By: Tanya Ward Goodman
In the last week, I’ve cooked a Passover brisket and an Easter brunch. In between, I pan fried scallops wrapped in prosciutto and let a tray of cinnamon buns rise on the counter. I fried a batch of fish caught by my son and, stirred an impromptu celery and tomato risotto. I dressed half a dozen arugula salads and served up strawberries with cream, flourless chocolate cake and many, many jelly beans.
We’re a mixed faith couple and at certain times of the year, that calls for a lot of cooking. We are not big church/temple folk, but my husband and I can both find a bit of religion in the kitchen. There is something of a prayer in the reading of a good recipe. Something like hope when you wait for dough to rise. There is something like faith when you take the lid from a pot and always love when you gather around a table.

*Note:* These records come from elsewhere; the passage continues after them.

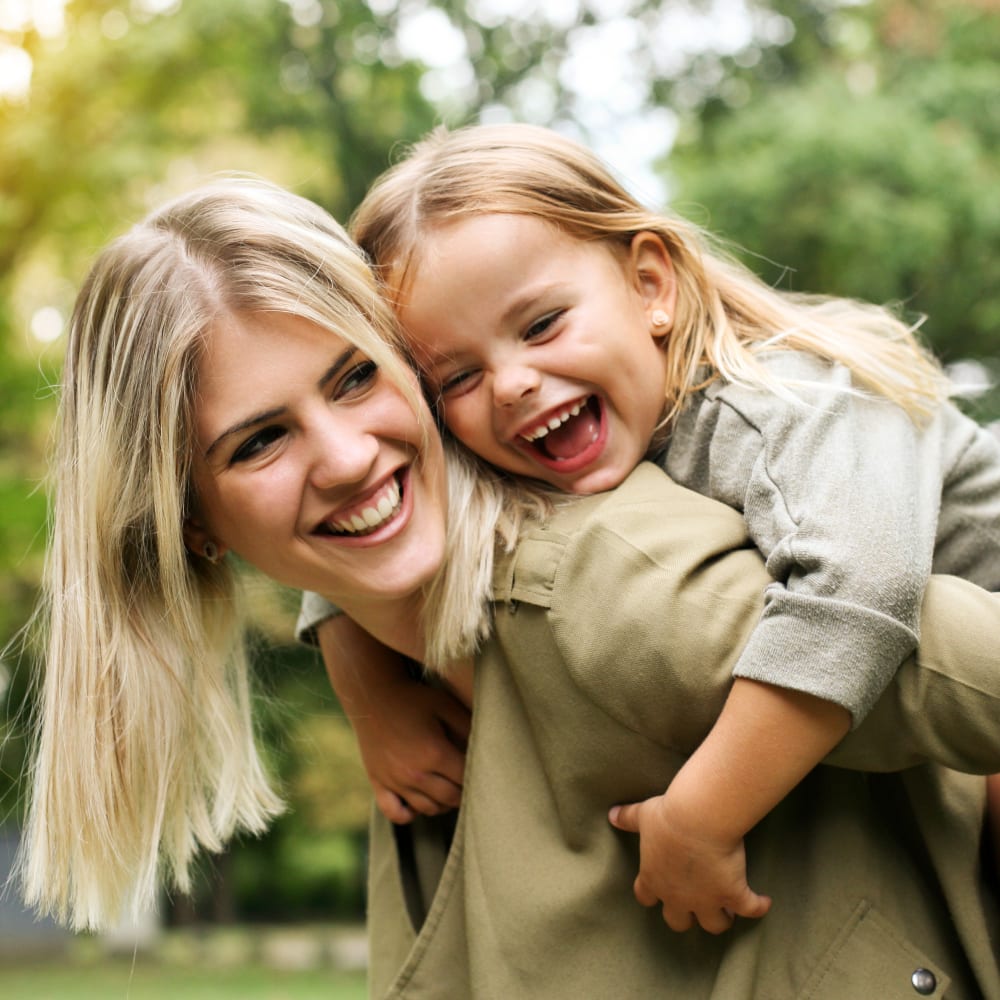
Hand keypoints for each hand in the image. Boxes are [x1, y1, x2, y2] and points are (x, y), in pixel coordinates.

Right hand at [316, 615, 470, 824]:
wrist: (371, 694)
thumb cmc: (413, 698)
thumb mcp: (445, 704)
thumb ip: (468, 726)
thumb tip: (487, 747)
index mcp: (435, 753)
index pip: (466, 779)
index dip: (478, 776)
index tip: (482, 770)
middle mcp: (415, 773)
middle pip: (450, 798)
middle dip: (464, 792)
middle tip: (467, 780)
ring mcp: (395, 781)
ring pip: (427, 809)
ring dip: (443, 803)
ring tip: (448, 788)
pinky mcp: (378, 783)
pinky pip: (396, 813)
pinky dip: (410, 813)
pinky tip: (419, 801)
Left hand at [609, 790, 770, 933]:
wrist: (698, 819)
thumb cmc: (668, 816)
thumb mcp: (643, 815)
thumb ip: (627, 818)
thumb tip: (611, 815)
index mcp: (654, 878)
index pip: (647, 898)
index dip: (654, 896)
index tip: (660, 891)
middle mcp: (678, 896)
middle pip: (679, 921)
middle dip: (688, 915)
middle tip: (697, 903)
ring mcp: (707, 899)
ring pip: (713, 924)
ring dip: (720, 918)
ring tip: (728, 909)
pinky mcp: (733, 894)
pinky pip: (750, 909)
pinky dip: (758, 907)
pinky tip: (763, 902)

After a week of near constant celebration, things are getting back to normal. The visiting relations have returned home, the kids are back in school. The Seder plate and the finger puppets depicting the ten plagues are packed away along with the Easter baskets and plastic eggs. I’ve washed all the napkins, swept the floors and put the big platters away.

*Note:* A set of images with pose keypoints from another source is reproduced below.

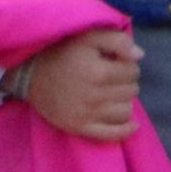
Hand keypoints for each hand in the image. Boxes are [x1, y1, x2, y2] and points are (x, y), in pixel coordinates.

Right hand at [18, 25, 141, 140]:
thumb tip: (140, 55)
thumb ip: (118, 40)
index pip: (133, 71)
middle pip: (131, 91)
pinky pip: (110, 134)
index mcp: (99, 72)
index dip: (127, 64)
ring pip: (125, 111)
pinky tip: (133, 125)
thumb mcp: (89, 37)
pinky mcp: (78, 127)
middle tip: (112, 76)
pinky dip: (125, 130)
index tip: (116, 62)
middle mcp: (94, 96)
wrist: (30, 74)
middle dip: (126, 81)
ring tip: (113, 93)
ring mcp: (86, 115)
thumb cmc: (62, 52)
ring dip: (124, 100)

Tonight, I roasted a chicken and baked some yams. I steamed some broccoli and set the table. My son sliced thick pats of butter and slipped them into slits he’d cut in his potato. He calls it the “toaster method.” My daughter, who has lived for the past week on chocolate rabbits and matzoh, ate two chicken legs and a pile of broccoli.
The rest of the chicken went into a pot with beans and barley and carrots. The pot bubbled while my husband and I took turns walking our daughter up to her bed.
“But I have so much to do,” she said. “I can’t sleep.”
“Bedtime,” we said.
“But I can’t.”
“We love you,” we said.
“Goodnight,” we said. “Goodnight.”
Now, the house smells warm and good and I think she’s finally off to sleep. Tomorrow, there will be soup and with a little work, we will all settle back into our rhythms. I have faith.